*** LISTED ENTRIES
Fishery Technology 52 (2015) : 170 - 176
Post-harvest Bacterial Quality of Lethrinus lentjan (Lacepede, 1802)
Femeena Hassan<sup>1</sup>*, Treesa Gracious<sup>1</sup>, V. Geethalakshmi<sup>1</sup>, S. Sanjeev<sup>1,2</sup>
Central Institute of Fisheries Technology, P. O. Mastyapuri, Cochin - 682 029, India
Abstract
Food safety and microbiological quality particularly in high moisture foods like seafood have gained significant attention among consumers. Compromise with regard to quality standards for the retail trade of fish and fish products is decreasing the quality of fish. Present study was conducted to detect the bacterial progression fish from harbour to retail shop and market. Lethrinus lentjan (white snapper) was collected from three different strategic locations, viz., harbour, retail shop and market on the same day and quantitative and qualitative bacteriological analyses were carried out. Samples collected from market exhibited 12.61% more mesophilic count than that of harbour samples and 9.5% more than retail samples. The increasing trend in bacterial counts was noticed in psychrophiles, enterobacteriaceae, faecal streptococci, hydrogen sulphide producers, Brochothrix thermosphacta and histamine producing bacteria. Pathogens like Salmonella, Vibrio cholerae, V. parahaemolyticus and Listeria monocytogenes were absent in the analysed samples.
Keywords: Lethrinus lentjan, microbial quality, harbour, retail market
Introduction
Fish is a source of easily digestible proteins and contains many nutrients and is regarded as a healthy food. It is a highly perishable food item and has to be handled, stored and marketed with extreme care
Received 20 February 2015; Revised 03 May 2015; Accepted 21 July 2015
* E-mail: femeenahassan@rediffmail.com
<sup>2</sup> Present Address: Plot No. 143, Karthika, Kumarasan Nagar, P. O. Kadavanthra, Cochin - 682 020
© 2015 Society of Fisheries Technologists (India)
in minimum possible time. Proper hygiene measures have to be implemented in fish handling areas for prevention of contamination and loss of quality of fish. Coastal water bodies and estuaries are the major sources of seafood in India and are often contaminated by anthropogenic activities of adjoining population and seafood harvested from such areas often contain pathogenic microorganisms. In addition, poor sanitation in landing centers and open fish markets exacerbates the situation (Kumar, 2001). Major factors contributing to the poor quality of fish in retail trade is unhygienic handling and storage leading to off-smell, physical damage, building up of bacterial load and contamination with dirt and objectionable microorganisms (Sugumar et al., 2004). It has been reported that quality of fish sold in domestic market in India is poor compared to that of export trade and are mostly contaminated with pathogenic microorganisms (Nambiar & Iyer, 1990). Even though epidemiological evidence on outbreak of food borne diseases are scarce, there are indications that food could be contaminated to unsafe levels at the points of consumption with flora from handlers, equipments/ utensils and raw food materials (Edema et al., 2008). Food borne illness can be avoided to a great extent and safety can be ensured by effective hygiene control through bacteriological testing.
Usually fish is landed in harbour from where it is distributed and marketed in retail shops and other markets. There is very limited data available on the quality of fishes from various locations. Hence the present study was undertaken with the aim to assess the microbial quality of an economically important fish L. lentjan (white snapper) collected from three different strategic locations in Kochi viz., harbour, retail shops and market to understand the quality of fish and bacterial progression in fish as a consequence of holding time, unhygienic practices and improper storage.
******
**EXERCISE DETAILS**
Please set down each line of the records exactly as given.

**OUTPUT OF THE TASK**
Fishery Technology 52 (2015) : 170 - 176
Post-harvest Bacterial Quality of Lethrinus lentjan (Lacepede, 1802)
Femeena Hassan<sup>1</sup>*, Treesa Gracious<sup>1</sup>, V. Geethalakshmi<sup>1</sup>, S. Sanjeev<sup>1,2</sup>
Central Institute of Fisheries Technology, P. O. Mastyapuri, Cochin - 682 029, India
Abstract
Food safety and microbiological quality particularly in high moisture foods like seafood have gained significant attention among consumers. Compromise with regard to quality standards for the retail trade of fish and fish products is decreasing the quality of fish. Present study was conducted to detect the bacterial progression fish from harbour to retail shop and market. Lethrinus lentjan (white snapper) was collected from three different strategic locations, viz., harbour, retail shop and market on the same day and quantitative and qualitative bacteriological analyses were carried out. Samples collected from market exhibited 12.61% more mesophilic count than that of harbour samples and 9.5% more than retail samples. The increasing trend in bacterial counts was noticed in psychrophiles, enterobacteriaceae, faecal streptococci, hydrogen sulphide producers, Brochothrix thermosphacta and histamine producing bacteria. Pathogens like Salmonella, Vibrio cholerae, V. parahaemolyticus and Listeria monocytogenes were absent in the analysed samples.
Keywords: Lethrinus lentjan, microbial quality, harbour, retail market
Introduction
Fish is a source of easily digestible proteins and contains many nutrients and is regarded as a healthy food. It is a highly perishable food item and has to be handled, stored and marketed with extreme care
Received 20 February 2015; Revised 03 May 2015; Accepted 21 July 2015
* E-mail: femeenahassan@rediffmail.com
<sup>2</sup> Present Address: Plot No. 143, Karthika, Kumarasan Nagar, P. O. Kadavanthra, Cochin - 682 020
© 2015 Society of Fisheries Technologists (India)
in minimum possible time. Proper hygiene measures have to be implemented in fish handling areas for prevention of contamination and loss of quality of fish. Coastal water bodies and estuaries are the major sources of seafood in India and are often contaminated by anthropogenic activities of adjoining population and seafood harvested from such areas often contain pathogenic microorganisms. In addition, poor sanitation in landing centers and open fish markets exacerbates the situation (Kumar, 2001). Major factors contributing to the poor quality of fish in retail trade is unhygienic handling and storage leading to off-smell, physical damage, building up of bacterial load and contamination with dirt and objectionable microorganisms (Sugumar et al., 2004). It has been reported that quality of fish sold in domestic market in India is poor compared to that of export trade and are mostly contaminated with pathogenic microorganisms (Nambiar & Iyer, 1990). Even though epidemiological evidence on outbreak of food borne diseases are scarce, there are indications that food could be contaminated to unsafe levels at the points of consumption with flora from handlers, equipments/ utensils and raw food materials (Edema et al., 2008). Food borne illness can be avoided to a great extent and safety can be ensured by effective hygiene control through bacteriological testing.
Usually fish is landed in harbour from where it is distributed and marketed in retail shops and other markets. There is very limited data available on the quality of fishes from various locations. Hence the present study was undertaken with the aim to assess the microbial quality of an economically important fish L. lentjan (white snapper) collected from three different strategic locations in Kochi viz., harbour, retail shops and market to understand the quality of fish and bacterial progression in fish as a consequence of holding time, unhygienic practices and improper storage.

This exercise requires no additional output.